**WORK ITEM:**
Below are entries; copy exactly the lines from the one with "thumb mcp: (855, 617)" through the one with "thumb mcp: (1203, 610)", both included, and leave out the rest.

== DATA EXTRACTS

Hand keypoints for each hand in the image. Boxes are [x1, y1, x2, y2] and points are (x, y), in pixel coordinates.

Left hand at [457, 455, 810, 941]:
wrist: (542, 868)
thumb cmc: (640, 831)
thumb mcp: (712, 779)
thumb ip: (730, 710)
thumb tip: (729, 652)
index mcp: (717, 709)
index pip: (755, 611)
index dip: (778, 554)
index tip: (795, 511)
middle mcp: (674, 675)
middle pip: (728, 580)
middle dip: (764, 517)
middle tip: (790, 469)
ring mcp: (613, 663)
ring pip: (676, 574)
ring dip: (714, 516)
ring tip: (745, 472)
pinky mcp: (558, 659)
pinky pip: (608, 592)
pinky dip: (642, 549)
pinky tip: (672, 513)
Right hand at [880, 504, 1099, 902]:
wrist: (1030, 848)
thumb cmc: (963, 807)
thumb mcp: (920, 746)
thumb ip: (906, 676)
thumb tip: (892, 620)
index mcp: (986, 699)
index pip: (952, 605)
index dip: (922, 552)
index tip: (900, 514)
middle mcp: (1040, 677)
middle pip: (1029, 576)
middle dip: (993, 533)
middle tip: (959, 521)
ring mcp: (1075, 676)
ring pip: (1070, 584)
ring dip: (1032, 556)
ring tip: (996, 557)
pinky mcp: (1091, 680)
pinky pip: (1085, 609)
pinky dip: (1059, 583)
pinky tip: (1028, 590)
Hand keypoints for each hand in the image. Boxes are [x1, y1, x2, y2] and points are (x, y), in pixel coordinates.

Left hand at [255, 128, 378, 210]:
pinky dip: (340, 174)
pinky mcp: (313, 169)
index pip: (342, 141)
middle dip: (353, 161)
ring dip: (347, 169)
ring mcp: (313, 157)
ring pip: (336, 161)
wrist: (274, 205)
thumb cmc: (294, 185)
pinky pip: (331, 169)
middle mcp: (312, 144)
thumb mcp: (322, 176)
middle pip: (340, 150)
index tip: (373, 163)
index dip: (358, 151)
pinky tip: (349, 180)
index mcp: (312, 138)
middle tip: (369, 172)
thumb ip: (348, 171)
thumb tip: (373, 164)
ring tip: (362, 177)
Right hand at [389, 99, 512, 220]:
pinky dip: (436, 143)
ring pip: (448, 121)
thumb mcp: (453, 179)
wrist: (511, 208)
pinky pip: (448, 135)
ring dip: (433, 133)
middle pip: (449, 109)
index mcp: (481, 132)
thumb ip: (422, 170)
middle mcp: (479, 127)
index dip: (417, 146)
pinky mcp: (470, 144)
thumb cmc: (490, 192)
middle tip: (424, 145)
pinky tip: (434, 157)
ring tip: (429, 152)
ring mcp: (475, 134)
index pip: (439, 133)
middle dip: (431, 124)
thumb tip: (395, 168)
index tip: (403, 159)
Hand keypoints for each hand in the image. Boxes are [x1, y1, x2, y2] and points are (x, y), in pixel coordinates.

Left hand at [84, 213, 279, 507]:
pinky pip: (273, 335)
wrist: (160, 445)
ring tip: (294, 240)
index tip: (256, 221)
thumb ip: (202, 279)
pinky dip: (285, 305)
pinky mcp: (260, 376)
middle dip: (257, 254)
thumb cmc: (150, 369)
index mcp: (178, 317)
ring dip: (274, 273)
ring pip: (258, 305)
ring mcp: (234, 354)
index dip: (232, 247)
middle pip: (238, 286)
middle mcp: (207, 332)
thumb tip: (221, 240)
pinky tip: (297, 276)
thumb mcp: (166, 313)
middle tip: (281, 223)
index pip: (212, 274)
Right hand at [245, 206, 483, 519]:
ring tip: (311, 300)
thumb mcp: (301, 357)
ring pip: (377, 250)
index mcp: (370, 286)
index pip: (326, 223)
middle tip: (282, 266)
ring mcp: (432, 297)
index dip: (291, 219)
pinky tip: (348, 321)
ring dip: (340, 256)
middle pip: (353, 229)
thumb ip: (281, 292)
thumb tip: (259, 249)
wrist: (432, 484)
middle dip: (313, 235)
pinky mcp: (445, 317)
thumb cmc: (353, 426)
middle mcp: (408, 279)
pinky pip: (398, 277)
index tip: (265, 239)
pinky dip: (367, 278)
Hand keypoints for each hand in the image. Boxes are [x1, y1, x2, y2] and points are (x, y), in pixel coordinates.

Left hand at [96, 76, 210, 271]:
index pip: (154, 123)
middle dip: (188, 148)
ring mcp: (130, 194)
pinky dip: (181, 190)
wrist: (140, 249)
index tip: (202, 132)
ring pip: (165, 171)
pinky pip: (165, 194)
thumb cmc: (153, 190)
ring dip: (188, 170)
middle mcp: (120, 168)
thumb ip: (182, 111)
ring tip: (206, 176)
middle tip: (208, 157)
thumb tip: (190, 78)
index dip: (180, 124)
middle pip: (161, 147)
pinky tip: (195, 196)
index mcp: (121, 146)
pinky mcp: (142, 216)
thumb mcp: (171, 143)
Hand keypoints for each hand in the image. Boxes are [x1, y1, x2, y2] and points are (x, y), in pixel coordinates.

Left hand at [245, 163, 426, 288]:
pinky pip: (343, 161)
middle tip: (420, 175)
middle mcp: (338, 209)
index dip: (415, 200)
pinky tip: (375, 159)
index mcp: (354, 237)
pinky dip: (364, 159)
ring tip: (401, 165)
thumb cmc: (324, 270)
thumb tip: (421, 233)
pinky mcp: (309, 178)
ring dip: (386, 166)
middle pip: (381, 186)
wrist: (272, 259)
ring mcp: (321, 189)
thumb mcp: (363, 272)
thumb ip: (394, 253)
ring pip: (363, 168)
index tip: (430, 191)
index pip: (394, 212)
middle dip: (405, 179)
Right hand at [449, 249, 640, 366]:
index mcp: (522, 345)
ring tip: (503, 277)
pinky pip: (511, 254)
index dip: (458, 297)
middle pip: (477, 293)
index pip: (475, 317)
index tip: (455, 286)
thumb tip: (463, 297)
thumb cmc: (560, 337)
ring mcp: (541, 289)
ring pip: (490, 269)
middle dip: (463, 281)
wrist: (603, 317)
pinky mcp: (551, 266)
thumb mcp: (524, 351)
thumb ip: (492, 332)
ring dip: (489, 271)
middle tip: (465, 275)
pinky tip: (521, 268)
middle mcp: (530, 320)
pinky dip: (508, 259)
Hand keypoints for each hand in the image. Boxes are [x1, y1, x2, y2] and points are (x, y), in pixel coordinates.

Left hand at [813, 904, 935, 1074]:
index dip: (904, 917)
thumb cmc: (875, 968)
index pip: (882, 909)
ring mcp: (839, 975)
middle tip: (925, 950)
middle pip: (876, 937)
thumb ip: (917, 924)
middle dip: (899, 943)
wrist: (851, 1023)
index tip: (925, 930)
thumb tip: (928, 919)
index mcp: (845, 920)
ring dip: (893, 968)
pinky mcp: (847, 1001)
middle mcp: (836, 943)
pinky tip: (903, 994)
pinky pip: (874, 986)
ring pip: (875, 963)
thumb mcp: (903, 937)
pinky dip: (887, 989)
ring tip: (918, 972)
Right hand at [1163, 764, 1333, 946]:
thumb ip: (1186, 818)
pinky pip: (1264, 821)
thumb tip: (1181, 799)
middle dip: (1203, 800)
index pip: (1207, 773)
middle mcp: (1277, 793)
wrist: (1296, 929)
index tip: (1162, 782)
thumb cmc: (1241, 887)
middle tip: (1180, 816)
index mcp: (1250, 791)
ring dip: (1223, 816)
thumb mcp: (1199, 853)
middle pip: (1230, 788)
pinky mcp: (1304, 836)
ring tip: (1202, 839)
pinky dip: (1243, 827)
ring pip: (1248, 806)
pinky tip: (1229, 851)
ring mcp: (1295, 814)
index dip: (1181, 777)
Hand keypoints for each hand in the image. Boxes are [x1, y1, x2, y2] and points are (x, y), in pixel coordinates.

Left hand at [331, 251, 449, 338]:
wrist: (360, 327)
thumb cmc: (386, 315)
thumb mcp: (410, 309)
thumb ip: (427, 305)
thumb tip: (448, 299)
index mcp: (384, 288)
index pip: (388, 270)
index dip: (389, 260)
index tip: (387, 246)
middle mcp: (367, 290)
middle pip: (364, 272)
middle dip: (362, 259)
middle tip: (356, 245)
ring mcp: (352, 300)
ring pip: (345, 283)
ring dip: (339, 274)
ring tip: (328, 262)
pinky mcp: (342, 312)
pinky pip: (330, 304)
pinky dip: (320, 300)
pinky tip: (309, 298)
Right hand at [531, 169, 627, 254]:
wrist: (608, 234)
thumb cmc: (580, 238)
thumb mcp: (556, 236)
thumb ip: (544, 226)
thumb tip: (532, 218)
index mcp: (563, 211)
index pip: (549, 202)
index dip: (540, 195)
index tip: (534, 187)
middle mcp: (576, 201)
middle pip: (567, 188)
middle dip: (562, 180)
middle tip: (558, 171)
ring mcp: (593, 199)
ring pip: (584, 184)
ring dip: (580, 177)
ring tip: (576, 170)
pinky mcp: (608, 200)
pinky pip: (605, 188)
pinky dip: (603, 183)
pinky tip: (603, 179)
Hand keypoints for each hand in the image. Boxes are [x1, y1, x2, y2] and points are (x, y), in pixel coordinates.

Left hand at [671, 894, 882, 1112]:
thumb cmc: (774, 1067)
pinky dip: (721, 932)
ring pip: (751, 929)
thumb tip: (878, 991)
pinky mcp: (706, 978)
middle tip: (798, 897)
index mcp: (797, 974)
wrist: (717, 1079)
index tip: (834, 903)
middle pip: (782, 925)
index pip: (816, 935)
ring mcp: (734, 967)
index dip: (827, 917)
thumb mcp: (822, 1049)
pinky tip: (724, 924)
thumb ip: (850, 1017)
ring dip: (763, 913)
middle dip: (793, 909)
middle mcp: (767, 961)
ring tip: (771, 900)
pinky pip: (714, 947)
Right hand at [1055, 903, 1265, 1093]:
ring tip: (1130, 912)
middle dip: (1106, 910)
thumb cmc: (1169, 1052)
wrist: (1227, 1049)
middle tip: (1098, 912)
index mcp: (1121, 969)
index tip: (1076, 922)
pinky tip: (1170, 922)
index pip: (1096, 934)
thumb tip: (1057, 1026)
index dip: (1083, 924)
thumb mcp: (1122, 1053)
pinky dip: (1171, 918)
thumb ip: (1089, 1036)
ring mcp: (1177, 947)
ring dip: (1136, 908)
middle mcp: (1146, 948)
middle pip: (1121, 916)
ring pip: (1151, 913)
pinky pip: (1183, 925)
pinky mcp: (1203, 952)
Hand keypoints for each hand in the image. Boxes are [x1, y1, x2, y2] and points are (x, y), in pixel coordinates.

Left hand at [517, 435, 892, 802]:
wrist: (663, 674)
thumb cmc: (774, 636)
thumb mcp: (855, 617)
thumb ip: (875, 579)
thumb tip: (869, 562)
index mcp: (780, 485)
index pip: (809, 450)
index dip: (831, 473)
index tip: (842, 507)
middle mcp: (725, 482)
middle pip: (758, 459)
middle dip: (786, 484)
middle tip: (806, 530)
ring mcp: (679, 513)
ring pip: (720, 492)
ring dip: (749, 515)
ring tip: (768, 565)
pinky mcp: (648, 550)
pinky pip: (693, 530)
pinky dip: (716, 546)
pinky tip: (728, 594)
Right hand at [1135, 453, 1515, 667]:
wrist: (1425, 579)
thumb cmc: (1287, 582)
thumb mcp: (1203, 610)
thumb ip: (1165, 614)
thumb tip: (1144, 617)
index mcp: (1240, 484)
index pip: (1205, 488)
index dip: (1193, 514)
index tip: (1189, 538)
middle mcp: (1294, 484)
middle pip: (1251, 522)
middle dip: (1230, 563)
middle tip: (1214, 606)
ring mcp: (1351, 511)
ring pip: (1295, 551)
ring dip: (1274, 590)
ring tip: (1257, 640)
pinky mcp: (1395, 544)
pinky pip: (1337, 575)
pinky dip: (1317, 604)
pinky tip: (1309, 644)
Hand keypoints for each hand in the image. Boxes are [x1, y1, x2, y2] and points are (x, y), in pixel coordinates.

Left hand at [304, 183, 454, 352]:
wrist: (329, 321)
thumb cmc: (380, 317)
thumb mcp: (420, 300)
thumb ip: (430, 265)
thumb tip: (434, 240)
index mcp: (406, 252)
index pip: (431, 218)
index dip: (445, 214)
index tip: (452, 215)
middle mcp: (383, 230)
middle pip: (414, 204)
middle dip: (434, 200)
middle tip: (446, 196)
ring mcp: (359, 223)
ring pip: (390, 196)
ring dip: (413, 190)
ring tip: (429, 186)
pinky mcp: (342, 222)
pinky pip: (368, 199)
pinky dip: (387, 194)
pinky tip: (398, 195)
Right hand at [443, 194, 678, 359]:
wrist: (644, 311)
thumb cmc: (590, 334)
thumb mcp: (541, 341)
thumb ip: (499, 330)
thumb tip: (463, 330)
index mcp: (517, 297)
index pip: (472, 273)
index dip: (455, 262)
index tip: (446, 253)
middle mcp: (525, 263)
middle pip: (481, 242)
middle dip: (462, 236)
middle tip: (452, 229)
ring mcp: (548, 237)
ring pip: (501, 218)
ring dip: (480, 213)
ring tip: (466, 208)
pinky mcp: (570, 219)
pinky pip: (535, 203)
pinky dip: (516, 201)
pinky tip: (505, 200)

====

**EXERCISE RESPONSE:**
thumb mcp: (855, 617)
thumb ip: (875, 579)
thumb tip: (869, 562)
index mcp: (780, 485)
index pip: (809, 450)
index dip: (831, 473)
index tip: (842, 507)
middle mcp: (725, 482)
middle pip: (758, 459)
middle dip: (786, 484)
middle tip: (806, 530)
ring mcp: (679, 513)
ring pip: (720, 492)
ring dip: (749, 515)
ring tip: (768, 565)
pinky mcp: (648, 550)
pinky pip: (693, 530)
pinky dip: (716, 546)
pinky tip: (728, 594)
Right hand at [1135, 453, 1515, 667]:
wrist: (1425, 579)
thumb cmc: (1287, 582)
thumb mcp: (1203, 610)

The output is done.